## AIM 1:
From the baseball blog post below, reproduce the passage from "UPDATE: 2:50 PM, all" up to and including "the chat window.".
## AIM 2:
Using the baseball blog post below, answer each question:
(a) Which player was taken in Round 3?
(b) At what time was the NL East discussion finished, according to the update?
(c) What line drive percentage is given for the Mets' starting left fielder?

## SUPPLIED TEXT:
◇ ◇ ◇ ◇ ◇

BDD: Dream Draft, Round 7

Round 7 of the Dream Draft at Baseball Daily Digest is up, and Rounds 8, 9, and 10 should be up in the next three days as well. After all 10 rounds are posted, our thoughts on the entire draft will follow, make sure you stop by and catch up!

I may have already posted this, but here’s my entire team:

By Round:

1. Chase Utley
2. Russell Martin
3. Chad Billingsley
4. Matt Kemp
5. Mike Moustakas
6. Yunel Escobar
7. Carlos Marmol
8. Shane Victorino
9. Madison Bumgarner
10. Lars Anderson

By Position:

C: Russell Martin
1B: Lars Anderson
2B: Chase Utley
3B: Mike Moustakas
SS: Yunel Escobar
CF: Shane Victorino
RF: Matt Kemp
SP: Chad Billingsley, Madison Bumgarner
RP: Carlos Marmol

Additionally, on March 16, I will have a 2009 preview of the Florida Marlins posted at Baseball Digest Daily. On the 27th, I will preview the Los Angeles Dodgers, and on the 30th, I will preview the WFC Philadelphia Phillies.

NL East Talk at Beyond the Box Score

Today at 2 PM EST, I’ll be partaking in a discussion about the NL East at Beyond the Box Score. There should be anywhere between 4 to 8 other bloggers in the discussion but regardless, expect it to end up in a Phillies-Mets debate. Make sure you stop by!

UPDATE: 2:50 PM, all done. It was entertaining. I think I was the only Phillies fan there, including both readers/commenters and panelists. If you missed the chat and would like to read it anyway, click here and then click the replay button in the chat window.

Thanks to Sky Kalkman of BTBS for inviting me to participate in the discussion.

BDD: Mets’ Murphy is a Mirage

At Baseball Daily Digest, I explain why the Mets’ starting left fielder is being overrated.

[…]what really jumps out at you about his brief Major League success is his unsustainable line drive percentage: 33.3%. The average LD% is around 20%.

◇ ◇ ◇ ◇ ◇

## DATA ROWS:

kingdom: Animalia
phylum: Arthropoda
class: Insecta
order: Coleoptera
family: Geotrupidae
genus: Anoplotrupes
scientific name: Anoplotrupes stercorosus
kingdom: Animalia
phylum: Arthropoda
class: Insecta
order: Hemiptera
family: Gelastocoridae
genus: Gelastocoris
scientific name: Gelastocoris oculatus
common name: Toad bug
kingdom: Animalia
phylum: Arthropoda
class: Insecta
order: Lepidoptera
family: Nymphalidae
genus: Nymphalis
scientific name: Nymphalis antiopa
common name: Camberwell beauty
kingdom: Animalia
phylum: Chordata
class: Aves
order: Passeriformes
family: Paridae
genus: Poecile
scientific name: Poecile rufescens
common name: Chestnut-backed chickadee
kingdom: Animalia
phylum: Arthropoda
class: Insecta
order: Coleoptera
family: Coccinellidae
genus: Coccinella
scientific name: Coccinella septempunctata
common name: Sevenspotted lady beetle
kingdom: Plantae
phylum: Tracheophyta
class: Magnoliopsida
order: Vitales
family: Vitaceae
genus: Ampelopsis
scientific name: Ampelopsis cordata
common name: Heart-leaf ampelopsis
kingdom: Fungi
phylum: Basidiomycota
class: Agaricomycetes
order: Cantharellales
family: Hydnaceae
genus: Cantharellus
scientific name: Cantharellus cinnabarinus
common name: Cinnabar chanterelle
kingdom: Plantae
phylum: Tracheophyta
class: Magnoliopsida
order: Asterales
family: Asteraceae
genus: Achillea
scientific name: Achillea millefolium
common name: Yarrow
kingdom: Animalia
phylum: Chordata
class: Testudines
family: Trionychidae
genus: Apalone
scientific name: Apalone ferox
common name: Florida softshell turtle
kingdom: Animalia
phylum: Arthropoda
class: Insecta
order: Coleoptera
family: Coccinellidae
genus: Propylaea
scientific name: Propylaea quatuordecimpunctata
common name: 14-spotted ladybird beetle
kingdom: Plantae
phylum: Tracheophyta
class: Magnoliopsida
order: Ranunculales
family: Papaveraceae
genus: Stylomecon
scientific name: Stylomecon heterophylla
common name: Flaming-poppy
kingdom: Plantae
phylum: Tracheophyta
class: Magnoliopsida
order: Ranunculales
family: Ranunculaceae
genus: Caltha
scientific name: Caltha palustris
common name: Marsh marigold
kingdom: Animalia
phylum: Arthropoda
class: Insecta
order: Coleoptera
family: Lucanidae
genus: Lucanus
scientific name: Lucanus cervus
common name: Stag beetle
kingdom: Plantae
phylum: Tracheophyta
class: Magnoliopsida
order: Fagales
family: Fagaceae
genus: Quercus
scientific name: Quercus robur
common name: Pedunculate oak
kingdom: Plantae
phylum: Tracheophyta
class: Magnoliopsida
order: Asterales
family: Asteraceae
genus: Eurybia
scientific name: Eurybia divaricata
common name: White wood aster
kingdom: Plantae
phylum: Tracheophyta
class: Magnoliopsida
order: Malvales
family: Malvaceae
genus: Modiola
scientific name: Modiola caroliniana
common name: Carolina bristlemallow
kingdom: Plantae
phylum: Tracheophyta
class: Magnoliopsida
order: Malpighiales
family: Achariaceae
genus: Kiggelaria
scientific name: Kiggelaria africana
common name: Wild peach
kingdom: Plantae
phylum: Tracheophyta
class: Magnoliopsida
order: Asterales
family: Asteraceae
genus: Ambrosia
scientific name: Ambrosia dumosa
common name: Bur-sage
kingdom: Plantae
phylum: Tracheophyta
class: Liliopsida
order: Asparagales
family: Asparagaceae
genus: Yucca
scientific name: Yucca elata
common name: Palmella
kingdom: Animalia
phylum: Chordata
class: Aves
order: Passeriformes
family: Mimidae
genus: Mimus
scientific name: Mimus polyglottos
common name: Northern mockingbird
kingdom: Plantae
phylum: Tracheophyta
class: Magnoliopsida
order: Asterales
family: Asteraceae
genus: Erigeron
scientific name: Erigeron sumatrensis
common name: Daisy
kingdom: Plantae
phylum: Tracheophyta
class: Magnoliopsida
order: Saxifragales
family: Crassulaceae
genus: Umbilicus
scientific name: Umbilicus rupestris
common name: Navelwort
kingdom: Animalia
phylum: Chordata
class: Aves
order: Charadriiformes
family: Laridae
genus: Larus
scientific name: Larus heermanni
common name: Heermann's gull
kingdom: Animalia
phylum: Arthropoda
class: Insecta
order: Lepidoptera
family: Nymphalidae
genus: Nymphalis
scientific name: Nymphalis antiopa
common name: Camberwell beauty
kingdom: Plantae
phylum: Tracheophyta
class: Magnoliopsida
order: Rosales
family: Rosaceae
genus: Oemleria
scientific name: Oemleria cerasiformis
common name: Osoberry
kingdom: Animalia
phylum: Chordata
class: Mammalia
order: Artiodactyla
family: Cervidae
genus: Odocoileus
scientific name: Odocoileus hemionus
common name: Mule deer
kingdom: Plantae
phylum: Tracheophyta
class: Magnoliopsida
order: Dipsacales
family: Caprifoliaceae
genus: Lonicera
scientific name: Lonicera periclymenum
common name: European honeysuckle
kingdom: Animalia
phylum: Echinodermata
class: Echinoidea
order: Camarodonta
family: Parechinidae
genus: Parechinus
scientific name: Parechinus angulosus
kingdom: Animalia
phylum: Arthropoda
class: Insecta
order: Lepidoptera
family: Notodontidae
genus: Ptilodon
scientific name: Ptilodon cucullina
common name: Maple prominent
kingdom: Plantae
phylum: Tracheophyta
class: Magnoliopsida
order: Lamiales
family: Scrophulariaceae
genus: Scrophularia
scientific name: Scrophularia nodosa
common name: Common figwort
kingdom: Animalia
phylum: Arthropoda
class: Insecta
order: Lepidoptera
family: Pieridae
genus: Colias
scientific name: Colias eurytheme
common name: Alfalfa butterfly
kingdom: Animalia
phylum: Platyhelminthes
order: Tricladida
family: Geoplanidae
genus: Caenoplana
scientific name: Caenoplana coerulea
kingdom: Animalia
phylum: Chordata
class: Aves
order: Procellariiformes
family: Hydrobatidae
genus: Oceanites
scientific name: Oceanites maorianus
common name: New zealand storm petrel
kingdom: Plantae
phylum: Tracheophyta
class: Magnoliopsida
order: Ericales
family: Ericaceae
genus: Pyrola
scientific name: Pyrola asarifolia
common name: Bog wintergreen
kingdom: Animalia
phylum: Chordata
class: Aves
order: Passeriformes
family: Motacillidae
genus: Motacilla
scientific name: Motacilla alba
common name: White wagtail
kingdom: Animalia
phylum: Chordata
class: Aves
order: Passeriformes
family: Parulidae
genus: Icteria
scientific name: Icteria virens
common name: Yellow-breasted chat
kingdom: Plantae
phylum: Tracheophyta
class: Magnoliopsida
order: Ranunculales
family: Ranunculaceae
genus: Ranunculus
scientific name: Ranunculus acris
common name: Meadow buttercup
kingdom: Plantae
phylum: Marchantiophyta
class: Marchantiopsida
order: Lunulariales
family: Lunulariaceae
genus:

◇ ◇ ◇ ◇ ◇

## FINAL RESULT 1:
UPDATE: 2:50 PM, all done. It was entertaining. I think I was the only Phillies fan there, including both readers/commenters and panelists. If you missed the chat and would like to read it anyway, click here and then click the replay button in the chat window.

## FINAL RESULT 2:
(a) Chad Billingsley
(b) 2:50 PM
(c) 33.3%